Control of applications
Fortinet FortiGate Application Control. Your primasecure.com can detect and intercept network traffic based on the application generating the traffic using the application control Security Profile feature. Application control uses FortiGate Intrusion Protection protocol decoders to log and manage the behaviour of application traffic passing through FortiGate. Even if traffic uses non-standard ports or protocols, application control uses IPS protocol decoders to detect application traffic.
Numerous applications can be recognized by the FortiGate unit. Application control sensors can be added to firewall regulations that control the traffic of the applications you need to monitor and the network on which they run. By continually adding applications to the FortiGuard Application Control Database, Fortinet is constantly expanding the list of applications it can detect with application control. The FortiGuard Intrusion Protection System Database and the application control database both share the same version number since intrusion protection protocol decoders are used for application control.
By going to the License Information dashboard widget and finding the IPS Definitions version, you can find out which version of the application control database is installed on your unit. To see all the applications FortiGuard supports, go to the FortiGuard Application Control List. All supported applications are listed on this web page. The details of any application can be viewed by selecting its name.
Concepts of application control
Network traffic can be controlled by its source or destination address, port, quantity, or similar attributes in the security policy. It may not be sufficient to precisely define traffic flow from a specific application using these methods. An application control feature addresses this issue by examining the traffic itself for unique signatures. No server addresses or ports are required for application control. Over 1000 applications, services, and protocols are supported by FortiGate.
Basic applications are automatically allowed
The alternative to listing each specific traffic individually is to block applications by category. Despite the fact that listing the applications individually gives a great deal of granularity it does tend to allow for missing some of them. Blocking traffic by category, however, has the disadvantage of blocking some traffic that was not intended to be blocked.

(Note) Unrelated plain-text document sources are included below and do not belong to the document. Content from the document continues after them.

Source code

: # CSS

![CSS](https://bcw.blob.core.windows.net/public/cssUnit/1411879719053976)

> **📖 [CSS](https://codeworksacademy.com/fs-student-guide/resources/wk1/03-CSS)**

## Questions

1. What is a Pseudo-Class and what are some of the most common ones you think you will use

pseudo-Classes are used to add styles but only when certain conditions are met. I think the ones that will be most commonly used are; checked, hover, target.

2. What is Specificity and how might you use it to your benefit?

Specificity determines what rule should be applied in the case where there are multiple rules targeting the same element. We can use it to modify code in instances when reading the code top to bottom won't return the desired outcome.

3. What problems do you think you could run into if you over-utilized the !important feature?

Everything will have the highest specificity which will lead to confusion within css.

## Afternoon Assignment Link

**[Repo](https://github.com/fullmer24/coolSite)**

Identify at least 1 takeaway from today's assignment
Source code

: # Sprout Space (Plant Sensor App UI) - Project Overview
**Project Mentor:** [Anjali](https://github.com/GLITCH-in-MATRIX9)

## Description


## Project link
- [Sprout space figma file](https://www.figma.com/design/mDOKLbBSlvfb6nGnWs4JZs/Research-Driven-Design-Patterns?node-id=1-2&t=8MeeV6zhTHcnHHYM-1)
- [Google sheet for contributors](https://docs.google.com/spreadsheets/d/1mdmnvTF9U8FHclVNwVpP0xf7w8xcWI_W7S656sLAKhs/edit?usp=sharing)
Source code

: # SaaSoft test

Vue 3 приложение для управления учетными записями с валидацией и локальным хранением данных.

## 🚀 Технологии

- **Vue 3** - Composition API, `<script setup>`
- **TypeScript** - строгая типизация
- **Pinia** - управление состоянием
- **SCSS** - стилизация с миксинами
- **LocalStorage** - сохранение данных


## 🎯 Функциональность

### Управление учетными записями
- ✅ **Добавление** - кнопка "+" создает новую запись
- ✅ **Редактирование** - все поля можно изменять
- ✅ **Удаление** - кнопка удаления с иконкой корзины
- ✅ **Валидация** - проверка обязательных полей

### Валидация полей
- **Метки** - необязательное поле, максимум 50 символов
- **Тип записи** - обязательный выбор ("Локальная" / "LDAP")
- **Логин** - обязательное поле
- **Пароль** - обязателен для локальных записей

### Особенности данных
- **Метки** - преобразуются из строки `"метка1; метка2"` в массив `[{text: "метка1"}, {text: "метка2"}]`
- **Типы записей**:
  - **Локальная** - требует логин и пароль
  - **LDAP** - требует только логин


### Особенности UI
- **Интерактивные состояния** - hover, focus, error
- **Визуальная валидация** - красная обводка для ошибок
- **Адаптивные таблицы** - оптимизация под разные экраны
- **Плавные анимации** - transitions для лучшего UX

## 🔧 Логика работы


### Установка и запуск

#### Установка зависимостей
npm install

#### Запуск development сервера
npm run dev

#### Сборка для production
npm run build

Default permissions may be appropriate for a number of basic applications. DNS, for instance. Your web browsing would be blocked if you blocked the category Network Services, unless your users are part of a very small group that uses IP addresses instead of URLs to browse the web. In the absence of DNS, URLs cannot be resolved into IP addresses.
Using the FortiGate’s CLI, the following traffic types can be automatically allowed, regardless of whether their category is blocked:
- Domain Name System
- Internet Control Protocol
- Web browsing via HTTP generically
- Communication over SSL in general
Applications for instant messaging
Some IM applications do not have the Application Control function in the Web Based Manager. Instead, they are handled by the CLI of FortiGate. The following applications are available:
- AIM
- ICQ
- MSN
- Yahoo
Application access is controlled by allowing or denying users access. IM accounts can be configured to enable or disable unknown users. The application determines whether or not the user should be added to a blacklist or whitelist based on a global policy.
In the CLI Reference guide, under the heading of imp2p, you can find details about how to configure these settings.